Longplay’s suggestion of “fiasche” (somewhere between _otre_ and "bottle") seems very workable to me.


----------



## Teerex51

What if it was a typo? "Breaking *out *bottles" makes a lot more sense to me...


----------



## longplay

Mi sa che Teerex ha ragione ! (Tutto 'lavoro' inutile!).


----------



## tsoapm

Io invece ritengo che la versione riportata sia quella giusta. È quella sul web (come sopra) e mi sembra anche più probabile in se stessa.


----------



## Queenape

Teerex51 said:


> What if it was a typo? "Breaking *out *bottles" makes a lot more sense to me...


Hi Teerex so you think this a mistake... but what does the correction involve then? Sometime English could be really difficult!!  Thank you in advance!


----------



## tsoapm

Sarebbe "bring out" come qui, nel caso. Ma non sono d'accordo, come dicevo.


----------



## Queenape

Mark Dobson said:


> Io invece ritengo che la versione riportata sia quella giusta. È quella sul web (come sopra) e mi sembra anche più probabile in se stessa.


Hi Mark so do you agree with Longplay? Do you think that the shepherd could fondle the girls while they were singing? But why it ends like this: "For his birthday, his partner XX got the teen girls to take their tops off and he went down the line feeling them up. that was our birthday present to him" ... Nobody likes my version (farle sbottonare)at all isn't it? 
Thank you for helping me!


----------



## Teerex51

Queenape said:


> Hi Teerex so you think this a mistake... but what does the correction involve then? Sometime English could be really difficult!!  Thank you in advance!



Ciao Queenape, mine is just a theory. 

While _"breaking our bottles"_ sounds pretty odd and unlikely to me in view of the context, "_breaking out bottles"_ (_tirare fuori le bottiglie_) could very well work and actually makes much more sense.

A typo is always a possibility and this is one error the spell-check feature of a WP program would definitely miss. If you read the whole self-published text, you'll see that typos are not infrequent, either.

I was thinking of contacting the author to ask for an explanation, but couldn't find an e-mail addy.  So I guess that leaves us split into two camps...

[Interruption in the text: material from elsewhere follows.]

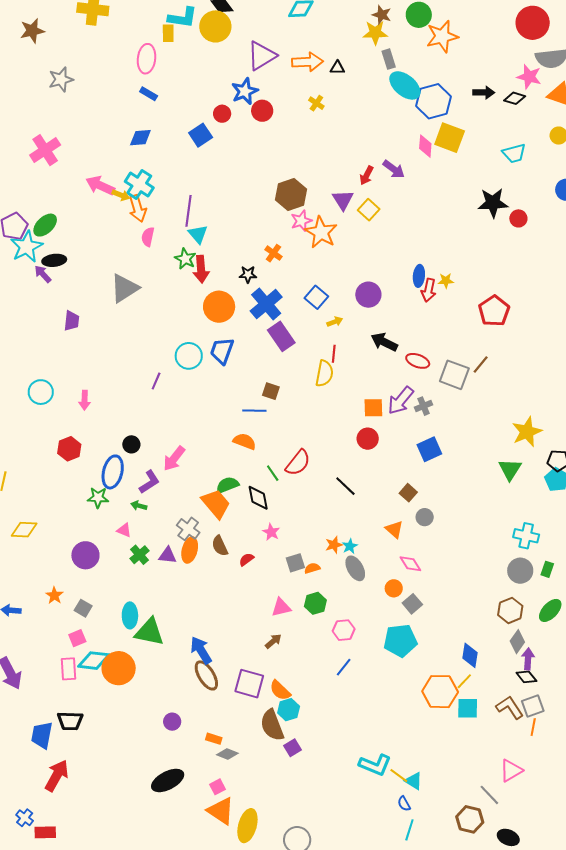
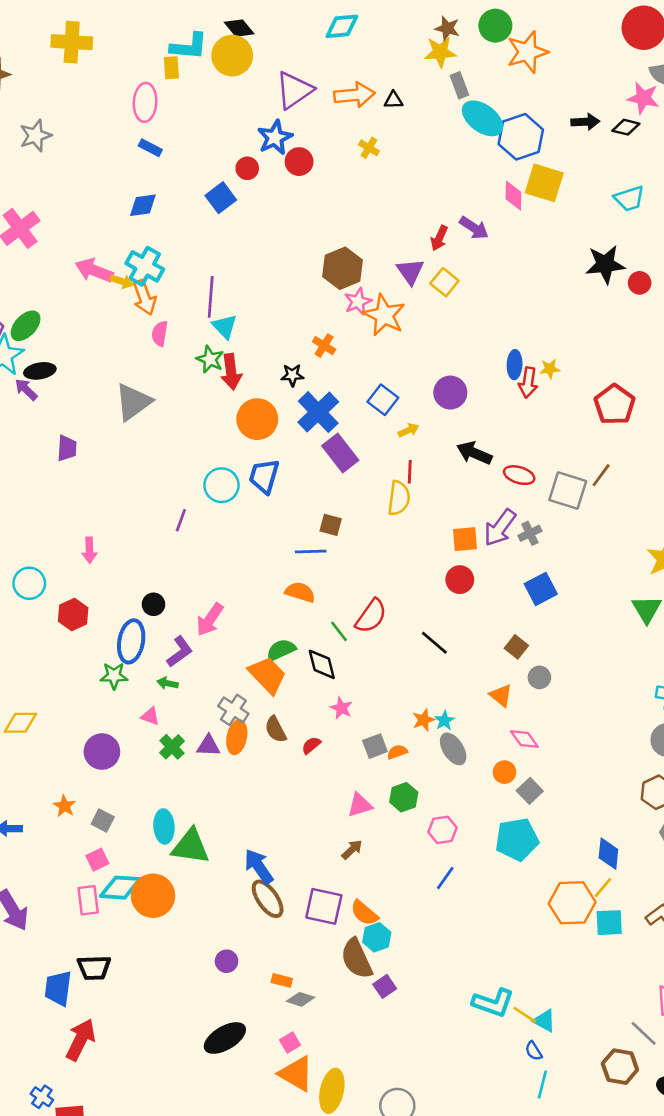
cyan circle: (41, 392) -> (29, 583), moved

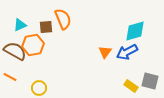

As far as your idea is concerned, "farle sbottonare" is a slick workaround...


----------



## tsoapm

I reckon it all hinges on the concepts in my post #21, but it also happens to suggest the breast-fondling, as it sounds like a euphemism.

Needless to say, I should hope, it’s a rather loose take on the Scriptures to put it mildly. I think that perhaps it doesn’t make sense to Teerex because… it doesn’t make sense.  It’s basically an abuse of “theology” as an excuse to touch up girls.


----------



## Teerex51

I don't know where the whole theological trip started  but my objection to the "breaking our bottles" version is more fundamental.



The verb "to break" cannot possibly mean "fondle, touch, feel up, etc."
The phrasal verb "to break out" does mean: to open and start using, as in: _break out the champagne_ (source: Dictionary.com)

The OP's suggestion "farle sbottonare" is pretty much in the latter vein and I think that's the way to go...


----------



## tsoapm

Teerex51 said:


> I don't know where the whole theological trip started


With the source, quoted in post #21.





Teerex51 said:


> The verb "to break" cannot possibly mean "fondle, touch, feel up, etc."


Only if you rule out figurative language. I think "breaking bottles" is a metaphor for breaking with traditional Christianity and being open to these cultish practices. It is also analogous with "popping cherries" =  "taking virginity".

Anyway, I’m basically just repeating myself. I think I’m done.


----------



## Queenape

Thank you all! I've learnt a lot  from just three words and your help was really precious to me... 
I'll update the issue as soon as possibile. See you soon!


----------